» Extract to read:
╭──

In cricket, a wide is a type of illegal delivery to a batter (the other type being a no-ball) that is judged by the umpire to be too wide or (in international cricket) too high to be hit by the batsman by means of a normal cricket shot. It is also a type of extra, being the run awarded to the batting team as a consequence of such an illegal delivery.

==Definition==

Wide balls are covered by Law 22 of the Laws of Cricket.

A delivery is a wide if it is not sufficiently within reach for the batter to be able to hit it with the bat by means of a normal cricket stroke from where the batter is standing, and also would not have been sufficiently within reach for the batter to be able to hit it with the bat by means of a normal cricket stroke if the batter were standing in a normal guard position. Therefore a delivery is not a wide if the ball hits the bat or batsman, or if the batsman, by moving, causes the ball to be out of reach.

If a ball qualifies as a no-ball as well as a wide, the umpire will call it a no-ball, and not a wide.

==Effects==

===Runs===

When a wide is bowled, one extra run is added to the team's total, but not added to a batter's total.

╰──

» Recorded data:

╭──

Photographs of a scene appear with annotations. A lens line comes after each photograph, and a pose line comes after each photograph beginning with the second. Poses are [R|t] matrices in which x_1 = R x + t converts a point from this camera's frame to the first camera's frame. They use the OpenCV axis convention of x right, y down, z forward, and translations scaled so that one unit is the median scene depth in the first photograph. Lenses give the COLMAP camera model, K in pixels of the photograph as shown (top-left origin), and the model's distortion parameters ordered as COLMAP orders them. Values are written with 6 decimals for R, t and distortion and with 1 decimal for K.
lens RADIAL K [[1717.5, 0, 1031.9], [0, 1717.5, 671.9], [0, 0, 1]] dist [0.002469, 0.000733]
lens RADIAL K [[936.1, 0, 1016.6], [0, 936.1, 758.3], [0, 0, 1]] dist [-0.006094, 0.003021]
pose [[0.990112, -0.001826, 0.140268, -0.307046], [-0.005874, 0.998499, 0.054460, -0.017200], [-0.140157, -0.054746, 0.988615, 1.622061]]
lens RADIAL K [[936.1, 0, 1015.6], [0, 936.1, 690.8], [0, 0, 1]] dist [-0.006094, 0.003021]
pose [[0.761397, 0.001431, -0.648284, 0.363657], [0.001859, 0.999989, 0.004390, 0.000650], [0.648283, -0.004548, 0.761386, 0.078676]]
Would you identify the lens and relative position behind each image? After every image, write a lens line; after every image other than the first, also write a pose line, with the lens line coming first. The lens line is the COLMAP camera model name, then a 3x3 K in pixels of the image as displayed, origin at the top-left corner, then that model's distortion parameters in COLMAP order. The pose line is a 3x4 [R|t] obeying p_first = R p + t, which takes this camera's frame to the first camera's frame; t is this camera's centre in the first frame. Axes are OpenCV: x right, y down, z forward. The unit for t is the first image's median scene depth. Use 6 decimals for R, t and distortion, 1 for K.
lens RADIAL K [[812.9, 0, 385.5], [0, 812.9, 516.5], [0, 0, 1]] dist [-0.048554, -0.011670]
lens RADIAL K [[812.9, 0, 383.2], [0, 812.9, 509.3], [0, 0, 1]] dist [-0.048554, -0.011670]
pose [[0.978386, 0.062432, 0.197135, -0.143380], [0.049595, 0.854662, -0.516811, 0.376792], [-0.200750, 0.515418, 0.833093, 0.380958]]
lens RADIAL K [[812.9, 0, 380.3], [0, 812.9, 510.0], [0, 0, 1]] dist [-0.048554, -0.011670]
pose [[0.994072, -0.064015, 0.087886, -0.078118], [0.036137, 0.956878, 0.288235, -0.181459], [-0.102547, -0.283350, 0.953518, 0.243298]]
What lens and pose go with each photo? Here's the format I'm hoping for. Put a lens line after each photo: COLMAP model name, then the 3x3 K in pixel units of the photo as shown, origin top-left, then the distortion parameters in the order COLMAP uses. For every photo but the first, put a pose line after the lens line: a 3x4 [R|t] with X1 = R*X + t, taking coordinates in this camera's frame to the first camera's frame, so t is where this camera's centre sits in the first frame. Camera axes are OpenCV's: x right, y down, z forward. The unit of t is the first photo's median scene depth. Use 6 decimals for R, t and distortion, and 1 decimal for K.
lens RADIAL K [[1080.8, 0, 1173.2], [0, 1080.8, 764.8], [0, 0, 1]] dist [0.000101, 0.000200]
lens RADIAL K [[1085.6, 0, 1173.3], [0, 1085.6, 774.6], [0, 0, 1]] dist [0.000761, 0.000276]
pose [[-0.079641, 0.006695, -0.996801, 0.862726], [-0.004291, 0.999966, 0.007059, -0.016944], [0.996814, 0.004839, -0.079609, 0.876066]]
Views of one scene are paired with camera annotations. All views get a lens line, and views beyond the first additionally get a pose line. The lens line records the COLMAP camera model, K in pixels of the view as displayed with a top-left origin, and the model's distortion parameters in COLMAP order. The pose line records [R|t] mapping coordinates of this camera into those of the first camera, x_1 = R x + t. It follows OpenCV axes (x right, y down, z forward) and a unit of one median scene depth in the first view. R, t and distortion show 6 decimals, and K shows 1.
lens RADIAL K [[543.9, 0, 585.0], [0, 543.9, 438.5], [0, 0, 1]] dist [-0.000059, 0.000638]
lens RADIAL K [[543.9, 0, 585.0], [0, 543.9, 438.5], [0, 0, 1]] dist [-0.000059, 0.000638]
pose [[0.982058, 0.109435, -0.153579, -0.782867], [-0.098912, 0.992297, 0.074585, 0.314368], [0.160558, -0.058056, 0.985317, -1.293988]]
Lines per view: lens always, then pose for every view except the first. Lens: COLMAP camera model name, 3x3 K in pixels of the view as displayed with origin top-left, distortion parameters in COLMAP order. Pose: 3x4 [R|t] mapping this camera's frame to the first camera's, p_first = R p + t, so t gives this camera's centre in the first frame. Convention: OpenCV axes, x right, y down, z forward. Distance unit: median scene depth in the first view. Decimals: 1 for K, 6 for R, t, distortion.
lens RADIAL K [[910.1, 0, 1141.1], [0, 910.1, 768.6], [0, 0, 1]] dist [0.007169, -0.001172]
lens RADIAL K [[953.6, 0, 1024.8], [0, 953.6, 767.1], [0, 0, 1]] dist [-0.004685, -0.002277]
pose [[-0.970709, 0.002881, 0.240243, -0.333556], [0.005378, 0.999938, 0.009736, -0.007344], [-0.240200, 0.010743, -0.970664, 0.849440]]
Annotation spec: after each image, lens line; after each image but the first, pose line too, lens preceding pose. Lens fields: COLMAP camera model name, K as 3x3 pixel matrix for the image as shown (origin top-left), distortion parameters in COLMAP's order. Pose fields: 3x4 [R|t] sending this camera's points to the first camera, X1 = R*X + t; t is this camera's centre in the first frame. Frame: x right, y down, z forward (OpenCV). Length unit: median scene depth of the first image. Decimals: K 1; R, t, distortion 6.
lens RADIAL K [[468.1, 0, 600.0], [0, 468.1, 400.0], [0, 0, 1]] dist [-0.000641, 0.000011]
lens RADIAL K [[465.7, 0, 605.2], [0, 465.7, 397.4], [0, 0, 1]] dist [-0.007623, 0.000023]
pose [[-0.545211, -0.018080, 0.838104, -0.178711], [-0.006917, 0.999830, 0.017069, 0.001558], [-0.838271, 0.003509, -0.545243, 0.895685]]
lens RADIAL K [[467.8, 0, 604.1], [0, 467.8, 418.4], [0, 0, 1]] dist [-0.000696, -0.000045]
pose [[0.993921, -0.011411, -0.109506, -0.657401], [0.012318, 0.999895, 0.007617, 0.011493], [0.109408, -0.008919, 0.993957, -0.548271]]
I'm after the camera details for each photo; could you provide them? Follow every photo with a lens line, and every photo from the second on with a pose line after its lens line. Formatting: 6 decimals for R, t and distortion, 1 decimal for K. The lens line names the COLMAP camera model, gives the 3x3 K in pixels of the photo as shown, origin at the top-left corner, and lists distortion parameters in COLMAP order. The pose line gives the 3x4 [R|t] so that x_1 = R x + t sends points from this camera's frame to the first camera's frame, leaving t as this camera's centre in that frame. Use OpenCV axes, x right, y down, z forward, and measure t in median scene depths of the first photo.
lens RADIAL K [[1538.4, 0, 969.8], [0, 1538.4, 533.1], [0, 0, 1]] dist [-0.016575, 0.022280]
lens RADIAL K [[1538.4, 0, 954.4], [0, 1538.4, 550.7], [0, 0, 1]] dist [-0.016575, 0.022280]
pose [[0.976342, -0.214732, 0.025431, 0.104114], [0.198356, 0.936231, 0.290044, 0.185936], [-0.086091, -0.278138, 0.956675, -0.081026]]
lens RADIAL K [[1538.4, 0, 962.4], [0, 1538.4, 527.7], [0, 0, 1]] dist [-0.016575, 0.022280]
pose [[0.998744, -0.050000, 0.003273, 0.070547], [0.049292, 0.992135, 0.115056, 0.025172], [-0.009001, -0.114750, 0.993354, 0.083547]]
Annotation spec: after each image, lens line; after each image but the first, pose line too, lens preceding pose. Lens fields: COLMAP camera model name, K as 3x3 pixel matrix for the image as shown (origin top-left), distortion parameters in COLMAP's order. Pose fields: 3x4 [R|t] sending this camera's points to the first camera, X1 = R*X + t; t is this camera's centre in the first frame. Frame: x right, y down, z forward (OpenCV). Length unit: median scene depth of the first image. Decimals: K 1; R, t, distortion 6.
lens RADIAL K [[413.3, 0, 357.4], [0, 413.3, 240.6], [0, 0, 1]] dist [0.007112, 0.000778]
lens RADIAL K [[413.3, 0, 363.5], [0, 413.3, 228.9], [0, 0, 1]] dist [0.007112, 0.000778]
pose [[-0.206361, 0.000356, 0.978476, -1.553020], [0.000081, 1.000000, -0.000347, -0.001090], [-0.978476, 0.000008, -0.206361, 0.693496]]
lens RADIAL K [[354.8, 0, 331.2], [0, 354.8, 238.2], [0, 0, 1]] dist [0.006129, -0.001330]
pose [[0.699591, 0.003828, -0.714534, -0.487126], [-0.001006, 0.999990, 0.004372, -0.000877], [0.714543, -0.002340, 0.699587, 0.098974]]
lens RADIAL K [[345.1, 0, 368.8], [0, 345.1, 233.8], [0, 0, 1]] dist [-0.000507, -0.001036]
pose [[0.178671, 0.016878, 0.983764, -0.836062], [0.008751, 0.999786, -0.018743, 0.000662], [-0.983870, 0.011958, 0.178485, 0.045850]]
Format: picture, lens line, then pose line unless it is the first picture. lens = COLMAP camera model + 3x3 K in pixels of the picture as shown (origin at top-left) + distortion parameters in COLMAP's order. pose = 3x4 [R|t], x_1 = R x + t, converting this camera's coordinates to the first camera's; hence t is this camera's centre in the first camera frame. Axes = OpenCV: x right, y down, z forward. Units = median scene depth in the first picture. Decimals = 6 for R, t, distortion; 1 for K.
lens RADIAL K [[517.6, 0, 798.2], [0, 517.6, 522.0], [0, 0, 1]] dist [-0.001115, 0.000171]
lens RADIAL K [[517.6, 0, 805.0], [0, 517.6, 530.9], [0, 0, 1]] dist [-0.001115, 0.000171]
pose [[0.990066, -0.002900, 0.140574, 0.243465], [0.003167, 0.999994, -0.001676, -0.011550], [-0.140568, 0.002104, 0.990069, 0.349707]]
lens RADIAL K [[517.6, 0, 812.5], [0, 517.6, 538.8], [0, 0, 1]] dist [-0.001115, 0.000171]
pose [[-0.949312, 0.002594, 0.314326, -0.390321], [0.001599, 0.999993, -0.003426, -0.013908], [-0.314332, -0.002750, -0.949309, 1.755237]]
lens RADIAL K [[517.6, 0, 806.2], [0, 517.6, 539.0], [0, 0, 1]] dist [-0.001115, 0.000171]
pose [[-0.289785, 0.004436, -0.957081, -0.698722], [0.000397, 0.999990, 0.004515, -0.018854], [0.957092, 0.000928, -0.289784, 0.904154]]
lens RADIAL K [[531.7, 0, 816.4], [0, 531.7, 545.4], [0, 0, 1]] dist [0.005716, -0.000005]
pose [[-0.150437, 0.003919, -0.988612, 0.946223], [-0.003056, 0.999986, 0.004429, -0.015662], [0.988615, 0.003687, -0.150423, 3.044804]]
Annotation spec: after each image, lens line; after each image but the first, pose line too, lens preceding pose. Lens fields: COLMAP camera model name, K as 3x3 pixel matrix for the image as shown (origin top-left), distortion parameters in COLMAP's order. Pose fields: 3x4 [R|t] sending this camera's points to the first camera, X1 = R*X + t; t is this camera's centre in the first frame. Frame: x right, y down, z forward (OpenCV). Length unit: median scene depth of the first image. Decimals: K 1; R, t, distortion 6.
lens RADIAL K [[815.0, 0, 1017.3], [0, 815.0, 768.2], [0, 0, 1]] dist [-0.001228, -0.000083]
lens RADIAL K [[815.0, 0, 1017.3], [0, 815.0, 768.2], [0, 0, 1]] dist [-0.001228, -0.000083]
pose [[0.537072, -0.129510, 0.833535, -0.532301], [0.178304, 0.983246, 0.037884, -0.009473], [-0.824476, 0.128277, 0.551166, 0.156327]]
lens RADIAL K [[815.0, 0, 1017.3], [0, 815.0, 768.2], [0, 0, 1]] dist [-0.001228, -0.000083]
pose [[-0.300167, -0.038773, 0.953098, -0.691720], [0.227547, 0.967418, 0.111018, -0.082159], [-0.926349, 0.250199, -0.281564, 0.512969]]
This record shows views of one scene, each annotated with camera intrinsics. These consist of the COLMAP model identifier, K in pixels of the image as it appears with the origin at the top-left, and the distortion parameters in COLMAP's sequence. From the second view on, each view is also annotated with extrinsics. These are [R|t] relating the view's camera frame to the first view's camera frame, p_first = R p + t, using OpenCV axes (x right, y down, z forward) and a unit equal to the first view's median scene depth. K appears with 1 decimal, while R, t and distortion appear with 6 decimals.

╰──

» Task instructions: Carry on the text about wides in cricket, picking up after its last sentence. The entries aren't needed for what follows.

» Written answer:
If the wicket-keeper fumbles or misses the ball, the batters may attempt additional runs. Any runs scored thus are recorded as wides, not byes. If the wicket-keeper misses the ball and it travels all the way to the boundary, the batting team is awarded five wides. If a wide ball crosses the boundary without touching the ground, only five wides (not seven) are scored - according to Law 19.7, a boundary six can only be scored if the ball has touched the bat.

===Additional delivery===

A wide does not count as one of the six deliveries in an over, nor as a ball faced by the batters, and so an additional delivery must be bowled.

===Bowlers' statistics===

Wide balls are considered to be the fault of the bowler, and all wide runs conceded are recorded against the bowler in the bowler's bowling analysis. However, this has only been the case since the early 1980s - the first Test to record wides (and no-balls) against the bowler's analyses was India vs Pakistan in September 1983.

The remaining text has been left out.